Wong Siu-yee is thankful her family escaped unhurt, but the loss of the family motorbike and car, which were washed away, left her with a bill of 200,000 Macau patacas (US$24,800).
It is another setback for Wong who relies on her eldest son’s salary and charity donations to supplement her monthly wage of between 1,000 to 5,000 patacas, which she earns working part-time as a cleaner and caterer.
“We hustle for our two meals each day ... it’s hard when you are a single mother,” said Wong, in her late 40s.
Since the storm, anxious Wong rations the family’s diet of canned foods and cheap dried-out vegetables even more carefully as she lives in fear of another typhoon.
“Maybe this disaster is a warning for Macau to plan its city better,” she said.
Paul Pun(潘志明), who heads the Macau branch of Caritas, said while the local government has improved its poverty relief efforts in recent years — including setting up food banks — the wealth gap remains too wide.
Tourism, rising property values and an economy dominated by the gambling industry have buoyed the rich while disposable income for the poor has dwindled due to higher prices, despite casinos providing new jobs, he told reporters.
Pun said many of the enclave’s decisionmakers are businesspeople with an eye on profit rather than looking at what he calls “the health of Macau” and its long-term development.
While the government has a number of measures to help those in need, including subsistence allowances, Pun believes it does not go far enough.
Those who are able to afford to buy a house have little hope of ever paying off the mortgage, however hard they work, and local businesses lack support.
“The procedures for tackling the urgent needs of small and medium-sized enterprises are slow and subject to long waits,” Pun said. “But [the government] is very efficient when it comes to the gambling industry.”

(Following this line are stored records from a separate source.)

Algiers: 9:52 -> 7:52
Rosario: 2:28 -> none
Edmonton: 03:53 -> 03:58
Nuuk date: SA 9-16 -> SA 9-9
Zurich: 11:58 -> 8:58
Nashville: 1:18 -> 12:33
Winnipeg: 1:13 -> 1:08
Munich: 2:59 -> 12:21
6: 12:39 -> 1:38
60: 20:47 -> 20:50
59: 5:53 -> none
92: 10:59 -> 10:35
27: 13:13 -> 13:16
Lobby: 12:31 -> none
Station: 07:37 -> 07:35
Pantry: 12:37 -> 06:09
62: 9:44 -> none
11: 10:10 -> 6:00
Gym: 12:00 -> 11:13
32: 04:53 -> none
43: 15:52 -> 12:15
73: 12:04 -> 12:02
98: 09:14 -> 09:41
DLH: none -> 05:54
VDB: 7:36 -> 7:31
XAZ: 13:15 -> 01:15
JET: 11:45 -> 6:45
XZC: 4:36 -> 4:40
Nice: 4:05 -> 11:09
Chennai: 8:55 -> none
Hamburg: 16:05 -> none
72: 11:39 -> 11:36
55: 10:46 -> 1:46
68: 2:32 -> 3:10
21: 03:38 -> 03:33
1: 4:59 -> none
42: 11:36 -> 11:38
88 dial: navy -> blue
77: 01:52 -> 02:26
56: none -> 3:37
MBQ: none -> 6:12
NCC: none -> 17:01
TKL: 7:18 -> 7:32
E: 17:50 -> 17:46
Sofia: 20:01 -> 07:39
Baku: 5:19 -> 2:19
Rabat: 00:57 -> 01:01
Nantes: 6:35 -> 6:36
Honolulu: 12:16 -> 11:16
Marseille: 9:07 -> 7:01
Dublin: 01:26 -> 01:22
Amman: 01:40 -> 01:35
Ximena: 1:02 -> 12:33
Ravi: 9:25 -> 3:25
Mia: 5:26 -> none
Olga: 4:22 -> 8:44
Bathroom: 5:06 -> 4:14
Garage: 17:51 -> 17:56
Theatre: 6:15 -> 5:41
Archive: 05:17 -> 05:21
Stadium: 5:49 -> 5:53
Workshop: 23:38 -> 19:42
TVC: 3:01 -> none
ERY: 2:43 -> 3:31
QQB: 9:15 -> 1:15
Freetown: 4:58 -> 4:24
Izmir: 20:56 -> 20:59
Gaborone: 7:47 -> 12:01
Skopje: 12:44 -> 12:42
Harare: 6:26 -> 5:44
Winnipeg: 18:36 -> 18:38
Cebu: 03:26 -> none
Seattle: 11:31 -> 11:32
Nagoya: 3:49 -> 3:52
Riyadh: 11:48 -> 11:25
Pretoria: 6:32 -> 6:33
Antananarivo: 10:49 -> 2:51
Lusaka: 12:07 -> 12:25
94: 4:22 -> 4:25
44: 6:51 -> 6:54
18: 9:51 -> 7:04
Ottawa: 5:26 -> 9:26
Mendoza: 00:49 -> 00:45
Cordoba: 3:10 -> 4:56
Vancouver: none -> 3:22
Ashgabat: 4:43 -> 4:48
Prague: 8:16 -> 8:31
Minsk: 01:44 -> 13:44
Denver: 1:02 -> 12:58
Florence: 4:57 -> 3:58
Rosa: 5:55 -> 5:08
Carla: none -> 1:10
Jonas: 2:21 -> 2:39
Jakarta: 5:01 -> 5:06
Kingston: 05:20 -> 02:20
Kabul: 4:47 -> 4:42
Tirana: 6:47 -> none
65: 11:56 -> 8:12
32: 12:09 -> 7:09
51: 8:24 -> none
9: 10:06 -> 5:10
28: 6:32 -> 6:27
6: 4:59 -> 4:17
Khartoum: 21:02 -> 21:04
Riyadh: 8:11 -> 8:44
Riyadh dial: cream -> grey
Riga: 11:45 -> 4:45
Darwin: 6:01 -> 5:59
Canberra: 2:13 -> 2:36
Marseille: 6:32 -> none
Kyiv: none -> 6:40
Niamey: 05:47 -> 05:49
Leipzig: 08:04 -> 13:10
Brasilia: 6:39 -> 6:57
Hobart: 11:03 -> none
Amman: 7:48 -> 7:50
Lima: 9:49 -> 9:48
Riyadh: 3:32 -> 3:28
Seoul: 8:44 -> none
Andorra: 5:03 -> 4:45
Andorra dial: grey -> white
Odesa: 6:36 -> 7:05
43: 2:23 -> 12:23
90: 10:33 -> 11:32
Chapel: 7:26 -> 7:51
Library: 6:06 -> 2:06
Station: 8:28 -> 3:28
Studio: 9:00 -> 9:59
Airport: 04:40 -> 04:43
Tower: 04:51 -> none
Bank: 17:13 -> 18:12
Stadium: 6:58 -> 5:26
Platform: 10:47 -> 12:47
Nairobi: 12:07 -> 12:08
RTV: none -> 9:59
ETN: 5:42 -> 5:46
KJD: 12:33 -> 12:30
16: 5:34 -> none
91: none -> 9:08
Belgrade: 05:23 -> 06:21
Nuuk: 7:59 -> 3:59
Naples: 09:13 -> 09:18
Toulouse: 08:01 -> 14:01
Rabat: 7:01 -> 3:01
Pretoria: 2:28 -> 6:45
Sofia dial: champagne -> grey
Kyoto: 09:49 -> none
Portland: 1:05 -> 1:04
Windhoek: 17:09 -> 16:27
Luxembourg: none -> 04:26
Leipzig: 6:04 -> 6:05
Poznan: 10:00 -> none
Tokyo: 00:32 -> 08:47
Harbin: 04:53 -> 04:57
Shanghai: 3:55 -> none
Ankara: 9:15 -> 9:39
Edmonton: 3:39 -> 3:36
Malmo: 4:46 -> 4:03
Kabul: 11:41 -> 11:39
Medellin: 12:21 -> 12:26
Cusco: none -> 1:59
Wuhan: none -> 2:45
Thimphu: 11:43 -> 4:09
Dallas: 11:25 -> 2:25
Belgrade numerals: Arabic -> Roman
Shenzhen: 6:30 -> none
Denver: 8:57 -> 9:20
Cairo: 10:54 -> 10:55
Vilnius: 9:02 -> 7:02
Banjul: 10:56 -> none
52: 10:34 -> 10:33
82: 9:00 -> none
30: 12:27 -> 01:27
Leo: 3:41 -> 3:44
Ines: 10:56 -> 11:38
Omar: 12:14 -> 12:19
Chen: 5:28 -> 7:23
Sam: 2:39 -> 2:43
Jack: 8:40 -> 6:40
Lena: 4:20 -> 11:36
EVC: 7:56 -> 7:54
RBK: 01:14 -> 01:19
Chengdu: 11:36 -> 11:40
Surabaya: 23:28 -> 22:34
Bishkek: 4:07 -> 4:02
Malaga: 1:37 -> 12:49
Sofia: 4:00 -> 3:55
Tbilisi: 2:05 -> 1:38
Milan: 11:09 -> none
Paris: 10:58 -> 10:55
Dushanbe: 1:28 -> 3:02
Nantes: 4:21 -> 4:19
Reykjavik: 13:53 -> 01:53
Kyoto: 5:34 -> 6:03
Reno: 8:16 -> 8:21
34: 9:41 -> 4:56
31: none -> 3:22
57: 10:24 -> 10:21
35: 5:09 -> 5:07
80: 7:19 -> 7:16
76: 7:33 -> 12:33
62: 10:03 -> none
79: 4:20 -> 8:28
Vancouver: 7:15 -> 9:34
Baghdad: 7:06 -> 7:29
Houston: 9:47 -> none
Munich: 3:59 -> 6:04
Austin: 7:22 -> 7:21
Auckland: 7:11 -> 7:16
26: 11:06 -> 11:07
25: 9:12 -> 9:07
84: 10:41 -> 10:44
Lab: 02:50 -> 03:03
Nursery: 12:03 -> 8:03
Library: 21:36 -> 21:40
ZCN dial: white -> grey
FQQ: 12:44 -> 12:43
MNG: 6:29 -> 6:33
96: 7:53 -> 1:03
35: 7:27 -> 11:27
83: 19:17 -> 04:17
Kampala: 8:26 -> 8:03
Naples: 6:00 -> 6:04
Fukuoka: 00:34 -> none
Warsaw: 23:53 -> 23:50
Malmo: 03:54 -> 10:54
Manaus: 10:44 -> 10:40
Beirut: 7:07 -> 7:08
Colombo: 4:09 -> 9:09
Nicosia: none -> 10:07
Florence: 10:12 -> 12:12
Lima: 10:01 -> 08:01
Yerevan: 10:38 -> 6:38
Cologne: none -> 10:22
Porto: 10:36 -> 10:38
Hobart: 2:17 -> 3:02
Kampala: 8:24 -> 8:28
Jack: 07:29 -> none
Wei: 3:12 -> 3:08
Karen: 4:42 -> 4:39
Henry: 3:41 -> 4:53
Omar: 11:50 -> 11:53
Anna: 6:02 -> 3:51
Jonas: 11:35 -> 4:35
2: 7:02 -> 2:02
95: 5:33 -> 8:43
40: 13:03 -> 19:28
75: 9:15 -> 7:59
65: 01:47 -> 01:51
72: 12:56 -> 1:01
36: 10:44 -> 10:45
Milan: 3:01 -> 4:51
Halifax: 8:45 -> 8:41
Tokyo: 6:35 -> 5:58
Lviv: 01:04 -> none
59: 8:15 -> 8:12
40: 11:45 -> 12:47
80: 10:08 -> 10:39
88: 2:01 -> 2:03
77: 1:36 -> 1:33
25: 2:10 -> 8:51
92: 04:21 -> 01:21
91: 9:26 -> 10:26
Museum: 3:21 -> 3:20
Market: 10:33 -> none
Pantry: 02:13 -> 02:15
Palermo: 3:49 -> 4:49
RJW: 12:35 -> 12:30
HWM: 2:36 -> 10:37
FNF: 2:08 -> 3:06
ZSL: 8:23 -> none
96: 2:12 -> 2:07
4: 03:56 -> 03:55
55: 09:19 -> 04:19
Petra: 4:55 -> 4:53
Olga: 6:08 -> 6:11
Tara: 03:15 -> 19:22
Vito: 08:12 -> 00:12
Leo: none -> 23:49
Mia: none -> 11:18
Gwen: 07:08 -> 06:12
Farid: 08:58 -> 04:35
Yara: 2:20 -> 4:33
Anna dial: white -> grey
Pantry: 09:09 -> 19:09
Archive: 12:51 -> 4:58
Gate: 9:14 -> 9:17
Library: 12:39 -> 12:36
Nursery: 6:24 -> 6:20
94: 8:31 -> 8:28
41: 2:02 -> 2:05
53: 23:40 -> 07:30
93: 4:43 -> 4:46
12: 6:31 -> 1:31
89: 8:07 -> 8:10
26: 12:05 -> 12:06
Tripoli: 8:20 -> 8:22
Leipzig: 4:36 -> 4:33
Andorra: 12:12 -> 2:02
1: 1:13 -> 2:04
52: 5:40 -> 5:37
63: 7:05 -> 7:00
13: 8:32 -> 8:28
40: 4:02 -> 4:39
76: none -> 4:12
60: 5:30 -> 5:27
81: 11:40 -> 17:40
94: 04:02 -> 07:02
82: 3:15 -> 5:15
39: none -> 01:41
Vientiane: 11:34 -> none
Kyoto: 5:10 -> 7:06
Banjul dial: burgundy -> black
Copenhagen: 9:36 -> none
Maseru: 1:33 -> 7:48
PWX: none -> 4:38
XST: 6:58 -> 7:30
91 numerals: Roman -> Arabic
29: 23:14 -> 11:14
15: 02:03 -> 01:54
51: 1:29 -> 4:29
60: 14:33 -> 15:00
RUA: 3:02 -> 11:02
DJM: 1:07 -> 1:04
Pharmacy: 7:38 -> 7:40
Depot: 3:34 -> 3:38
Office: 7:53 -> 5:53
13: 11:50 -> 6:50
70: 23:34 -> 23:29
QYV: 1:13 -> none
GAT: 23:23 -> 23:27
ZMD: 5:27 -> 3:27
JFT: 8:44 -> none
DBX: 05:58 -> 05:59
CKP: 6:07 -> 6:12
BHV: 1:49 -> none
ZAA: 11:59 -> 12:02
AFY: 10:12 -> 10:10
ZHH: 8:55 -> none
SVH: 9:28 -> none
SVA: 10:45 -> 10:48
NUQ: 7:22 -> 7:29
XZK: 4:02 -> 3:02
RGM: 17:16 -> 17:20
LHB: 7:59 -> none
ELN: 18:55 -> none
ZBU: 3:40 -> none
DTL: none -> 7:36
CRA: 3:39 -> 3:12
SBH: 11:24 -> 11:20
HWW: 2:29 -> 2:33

Shopkeeper Song Wai-ho’s store, stacked with delicate household goods, from porcelain bowls to expensive Japanese knives, was awash with sludge after being flooded out by the typhoon, with the repair bill estimated at 500,000 patacas.
Although the government has offered to lend money to battered stores like his, Song, 45, said he would rather authorities made long-term practical improvements that would safeguard ordinary residents.
“If the government could build a floodgate, that would be better than lending me money,” he said.
Song dismissed government promises to upgrade Macau’s outdated infrastructure — from building storm drains to completing a much delayed light rail network — as “useless talk.”
“They have to actually do it, not just say it,” he said.
For some, the challenge of starting again after Hato seems insurmountable.
The storm washed away the Chung family store’s valuable stock of Chinese medicines in which they had invested their entire fortune, believing they would only appreciate in value.
“All our medicines were here. Now all my savings are wiped out,” said Mrs Chung, 63.
She hoped they would be granted emergency funds by the government, but doubted they would cover the family’s losses.
As the casinos recover swiftly and tourists return, Pun said Hato exposed the reality of government priorities.
“They didn’t put the safety of Macau’s people first,” he said.